▶ **What is being asked**
All of the records shown below need to be copied with no differences.

▶ **Records shown**
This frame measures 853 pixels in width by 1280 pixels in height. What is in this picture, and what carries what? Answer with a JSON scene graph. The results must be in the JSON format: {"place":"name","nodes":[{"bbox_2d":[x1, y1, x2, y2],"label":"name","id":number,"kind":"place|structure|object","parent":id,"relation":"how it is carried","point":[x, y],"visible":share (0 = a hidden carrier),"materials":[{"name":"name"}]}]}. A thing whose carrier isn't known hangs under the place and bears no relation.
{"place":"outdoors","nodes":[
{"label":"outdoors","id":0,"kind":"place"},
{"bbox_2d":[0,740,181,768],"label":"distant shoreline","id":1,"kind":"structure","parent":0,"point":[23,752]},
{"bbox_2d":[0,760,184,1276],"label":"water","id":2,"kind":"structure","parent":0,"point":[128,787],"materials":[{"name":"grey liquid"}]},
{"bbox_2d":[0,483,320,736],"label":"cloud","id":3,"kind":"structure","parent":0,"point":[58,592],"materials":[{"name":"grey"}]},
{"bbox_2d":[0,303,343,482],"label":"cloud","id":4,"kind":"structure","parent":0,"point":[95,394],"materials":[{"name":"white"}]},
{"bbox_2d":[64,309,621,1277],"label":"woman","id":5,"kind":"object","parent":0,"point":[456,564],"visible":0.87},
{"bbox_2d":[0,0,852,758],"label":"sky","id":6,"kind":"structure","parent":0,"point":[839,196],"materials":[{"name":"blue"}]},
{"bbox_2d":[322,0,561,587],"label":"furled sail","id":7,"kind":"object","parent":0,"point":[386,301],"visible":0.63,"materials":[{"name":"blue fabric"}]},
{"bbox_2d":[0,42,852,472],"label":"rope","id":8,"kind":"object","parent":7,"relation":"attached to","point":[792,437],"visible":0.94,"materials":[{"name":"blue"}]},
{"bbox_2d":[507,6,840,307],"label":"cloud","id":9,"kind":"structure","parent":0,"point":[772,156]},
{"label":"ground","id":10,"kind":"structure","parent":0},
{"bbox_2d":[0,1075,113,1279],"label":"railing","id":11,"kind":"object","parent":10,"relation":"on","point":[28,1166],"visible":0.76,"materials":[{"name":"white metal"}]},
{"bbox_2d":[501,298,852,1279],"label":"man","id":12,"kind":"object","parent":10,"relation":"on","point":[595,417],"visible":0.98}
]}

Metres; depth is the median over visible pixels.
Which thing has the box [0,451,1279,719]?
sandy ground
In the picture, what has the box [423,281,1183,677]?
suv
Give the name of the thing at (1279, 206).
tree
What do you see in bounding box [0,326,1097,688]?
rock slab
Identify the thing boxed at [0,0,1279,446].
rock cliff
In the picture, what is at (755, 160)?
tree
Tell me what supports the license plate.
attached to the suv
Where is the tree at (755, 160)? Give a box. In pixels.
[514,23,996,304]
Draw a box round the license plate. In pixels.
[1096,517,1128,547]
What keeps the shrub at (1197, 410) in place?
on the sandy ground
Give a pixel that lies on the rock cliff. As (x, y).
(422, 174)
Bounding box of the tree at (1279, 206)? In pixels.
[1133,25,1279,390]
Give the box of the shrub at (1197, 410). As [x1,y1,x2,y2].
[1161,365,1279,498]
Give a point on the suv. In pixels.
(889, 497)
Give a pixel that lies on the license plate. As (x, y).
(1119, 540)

▶ **Answer area**
This frame measures 853 pixels in width by 1280 pixels in height. What is in this picture, and what carries what? Answer with a JSON scene graph. The results must be in the JSON format: {"place":"name","nodes":[{"bbox_2d":[x1, y1, x2, y2],"label":"name","id":number,"kind":"place|structure|object","parent":id,"relation":"how it is carried","point":[x, y],"visible":share (0 = a hidden carrier),"materials":[{"name":"name"}]}]}. A thing whose carrier isn't known hangs under the place and bears no relation.
{"place":"outdoors","nodes":[
{"label":"outdoors","id":0,"kind":"place"},
{"bbox_2d":[0,740,181,768],"label":"distant shoreline","id":1,"kind":"structure","parent":0,"point":[23,752]},
{"bbox_2d":[0,760,184,1276],"label":"water","id":2,"kind":"structure","parent":0,"point":[128,787],"materials":[{"name":"grey liquid"}]},
{"bbox_2d":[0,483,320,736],"label":"cloud","id":3,"kind":"structure","parent":0,"point":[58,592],"materials":[{"name":"grey"}]},
{"bbox_2d":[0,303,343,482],"label":"cloud","id":4,"kind":"structure","parent":0,"point":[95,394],"materials":[{"name":"white"}]},
{"bbox_2d":[64,309,621,1277],"label":"woman","id":5,"kind":"object","parent":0,"point":[456,564],"visible":0.87},
{"bbox_2d":[0,0,852,758],"label":"sky","id":6,"kind":"structure","parent":0,"point":[839,196],"materials":[{"name":"blue"}]},
{"bbox_2d":[322,0,561,587],"label":"furled sail","id":7,"kind":"object","parent":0,"point":[386,301],"visible":0.63,"materials":[{"name":"blue fabric"}]},
{"bbox_2d":[0,42,852,472],"label":"rope","id":8,"kind":"object","parent":7,"relation":"attached to","point":[792,437],"visible":0.94,"materials":[{"name":"blue"}]},
{"bbox_2d":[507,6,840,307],"label":"cloud","id":9,"kind":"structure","parent":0,"point":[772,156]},
{"label":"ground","id":10,"kind":"structure","parent":0},
{"bbox_2d":[0,1075,113,1279],"label":"railing","id":11,"kind":"object","parent":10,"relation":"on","point":[28,1166],"visible":0.76,"materials":[{"name":"white metal"}]},
{"bbox_2d":[501,298,852,1279],"label":"man","id":12,"kind":"object","parent":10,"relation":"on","point":[595,417],"visible":0.98}
]}

Metres; depth is the median over visible pixels.
Which thing has the box [0,451,1279,719]?
sandy ground
In the picture, what has the box [423,281,1183,677]?
suv
Give the name of the thing at (1279, 206).
tree
What do you see in bounding box [0,326,1097,688]?
rock slab
Identify the thing boxed at [0,0,1279,446].
rock cliff
In the picture, what is at (755, 160)?
tree
Tell me what supports the license plate.
attached to the suv
Where is the tree at (755, 160)? Give a box. In pixels.
[514,23,996,304]
Draw a box round the license plate. In pixels.
[1096,517,1128,547]
What keeps the shrub at (1197, 410) in place?
on the sandy ground
Give a pixel that lies on the rock cliff. As (x, y).
(422, 174)
Bounding box of the tree at (1279, 206)? In pixels.
[1133,25,1279,390]
Give the box of the shrub at (1197, 410). As [x1,y1,x2,y2].
[1161,365,1279,498]
Give a point on the suv. In pixels.
(889, 497)
Give a pixel that lies on the license plate. As (x, y).
(1119, 540)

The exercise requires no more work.